Down on her knees scrubbing, scrubbing for the last time the floor for "Miss Judy," tears trickled down the ebony cheeks.
"Po', po' Miss Judy. You's done gwine wid de angels."
They laid her in the family tomb, overlooking the green valley of the Roanoke. Two weeks after her death, Colonel Hancock himself also succumbed.
To a double funeral the Governor came back. High on the hillside they laid them, in a mausoleum excavated out of the solid rock.
"De Cunnel, he done watch us out ob dat iron window up dah," said the darkies. "He sits up dah in a stone chair so he can look down de valley and see his slaves at deir work."
To this day the superstitious darkies will not pass his tomb.
On his way to Washington, Governor Clark stopped again at Monticello.
"Ah, the joyous activity of my grandfather!" exclaimed Thomas Jefferson Randolph. "He mounts his horse early in the morning, canters down the mountain and across country to the site of the university.
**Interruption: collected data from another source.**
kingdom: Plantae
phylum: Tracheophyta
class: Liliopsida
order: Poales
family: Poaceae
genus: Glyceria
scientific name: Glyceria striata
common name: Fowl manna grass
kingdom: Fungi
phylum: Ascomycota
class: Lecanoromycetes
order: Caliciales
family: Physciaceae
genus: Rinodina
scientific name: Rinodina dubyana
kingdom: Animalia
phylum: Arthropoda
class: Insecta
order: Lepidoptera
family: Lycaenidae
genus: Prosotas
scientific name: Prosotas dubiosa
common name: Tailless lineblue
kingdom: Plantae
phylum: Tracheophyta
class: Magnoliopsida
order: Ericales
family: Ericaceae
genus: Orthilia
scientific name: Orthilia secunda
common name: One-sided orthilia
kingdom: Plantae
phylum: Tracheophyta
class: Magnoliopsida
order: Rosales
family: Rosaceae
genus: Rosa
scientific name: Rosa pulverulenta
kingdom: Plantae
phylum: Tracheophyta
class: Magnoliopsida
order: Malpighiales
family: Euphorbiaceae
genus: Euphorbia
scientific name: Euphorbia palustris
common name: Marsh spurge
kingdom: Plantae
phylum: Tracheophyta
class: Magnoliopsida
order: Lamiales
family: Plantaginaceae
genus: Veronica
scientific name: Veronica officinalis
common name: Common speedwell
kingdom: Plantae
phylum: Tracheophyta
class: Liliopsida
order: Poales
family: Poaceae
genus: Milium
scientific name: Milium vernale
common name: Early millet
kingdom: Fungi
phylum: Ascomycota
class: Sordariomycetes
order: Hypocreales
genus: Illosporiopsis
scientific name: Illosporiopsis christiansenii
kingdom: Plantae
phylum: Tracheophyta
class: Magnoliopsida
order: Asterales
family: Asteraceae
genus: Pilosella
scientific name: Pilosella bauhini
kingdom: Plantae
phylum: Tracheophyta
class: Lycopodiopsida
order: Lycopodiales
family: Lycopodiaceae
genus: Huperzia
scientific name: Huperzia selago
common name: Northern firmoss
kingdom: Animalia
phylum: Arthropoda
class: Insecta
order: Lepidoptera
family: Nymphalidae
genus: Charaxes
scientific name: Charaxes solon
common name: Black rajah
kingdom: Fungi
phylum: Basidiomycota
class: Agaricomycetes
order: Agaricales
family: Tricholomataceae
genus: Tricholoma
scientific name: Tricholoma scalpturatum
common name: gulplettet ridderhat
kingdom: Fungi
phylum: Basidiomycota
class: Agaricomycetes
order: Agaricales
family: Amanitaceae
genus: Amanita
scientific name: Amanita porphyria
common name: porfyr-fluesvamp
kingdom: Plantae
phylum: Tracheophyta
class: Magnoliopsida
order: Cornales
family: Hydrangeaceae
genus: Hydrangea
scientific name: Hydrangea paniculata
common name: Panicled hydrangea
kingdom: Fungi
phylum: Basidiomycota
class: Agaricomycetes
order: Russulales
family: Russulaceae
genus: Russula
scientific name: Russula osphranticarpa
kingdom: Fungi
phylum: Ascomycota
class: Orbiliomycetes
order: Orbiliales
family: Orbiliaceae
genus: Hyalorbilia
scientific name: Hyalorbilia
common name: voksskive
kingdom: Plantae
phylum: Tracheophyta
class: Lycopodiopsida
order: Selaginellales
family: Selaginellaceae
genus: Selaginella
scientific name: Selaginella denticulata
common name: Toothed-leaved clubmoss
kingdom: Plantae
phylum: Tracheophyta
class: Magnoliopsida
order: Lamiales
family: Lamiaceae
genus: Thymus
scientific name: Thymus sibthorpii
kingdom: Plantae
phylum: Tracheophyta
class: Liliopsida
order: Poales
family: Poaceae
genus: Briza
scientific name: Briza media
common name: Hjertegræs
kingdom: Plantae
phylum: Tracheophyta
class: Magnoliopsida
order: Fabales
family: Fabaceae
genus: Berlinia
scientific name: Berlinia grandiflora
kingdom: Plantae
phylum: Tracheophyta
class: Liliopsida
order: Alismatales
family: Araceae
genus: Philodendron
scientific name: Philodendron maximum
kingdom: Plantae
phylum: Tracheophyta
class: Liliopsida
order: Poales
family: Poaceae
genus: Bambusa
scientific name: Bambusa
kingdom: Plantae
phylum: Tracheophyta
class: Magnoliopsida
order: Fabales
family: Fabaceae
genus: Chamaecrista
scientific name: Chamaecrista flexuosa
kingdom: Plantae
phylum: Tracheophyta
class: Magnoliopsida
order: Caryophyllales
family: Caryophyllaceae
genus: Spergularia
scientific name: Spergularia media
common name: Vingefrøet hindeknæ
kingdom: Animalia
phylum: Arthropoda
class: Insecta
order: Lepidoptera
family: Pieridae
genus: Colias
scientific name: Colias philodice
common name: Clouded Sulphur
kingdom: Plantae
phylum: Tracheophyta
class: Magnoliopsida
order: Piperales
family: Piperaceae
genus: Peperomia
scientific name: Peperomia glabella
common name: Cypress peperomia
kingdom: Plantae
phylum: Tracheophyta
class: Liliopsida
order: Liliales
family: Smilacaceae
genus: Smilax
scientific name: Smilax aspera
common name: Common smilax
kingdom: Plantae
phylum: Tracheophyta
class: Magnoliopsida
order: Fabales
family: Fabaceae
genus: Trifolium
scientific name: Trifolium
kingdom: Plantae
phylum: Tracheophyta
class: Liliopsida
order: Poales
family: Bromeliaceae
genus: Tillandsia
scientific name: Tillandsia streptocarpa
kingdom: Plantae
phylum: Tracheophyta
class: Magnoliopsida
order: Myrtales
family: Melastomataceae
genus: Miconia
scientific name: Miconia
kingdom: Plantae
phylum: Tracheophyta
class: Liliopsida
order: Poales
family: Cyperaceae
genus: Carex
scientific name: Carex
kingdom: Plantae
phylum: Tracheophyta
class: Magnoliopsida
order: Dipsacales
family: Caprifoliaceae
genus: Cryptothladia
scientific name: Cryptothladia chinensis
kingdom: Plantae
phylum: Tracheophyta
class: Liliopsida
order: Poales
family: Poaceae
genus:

All day long he assists at the work. He has planned it, engaged workmen, selected timber, bought bricks. He has sent to Italy for carvers of stone."
Out of those students flocking to consult Jefferson had grown the University of Virginia. Books and professors were brought from England, and the institution opened in 1825.
Martha Jefferson's husband, Thomas Mann Randolph, was Governor of Virginia now, but the sage of Monticello paid little attention. All his talk was of schools,—schools and colleges for Virginia.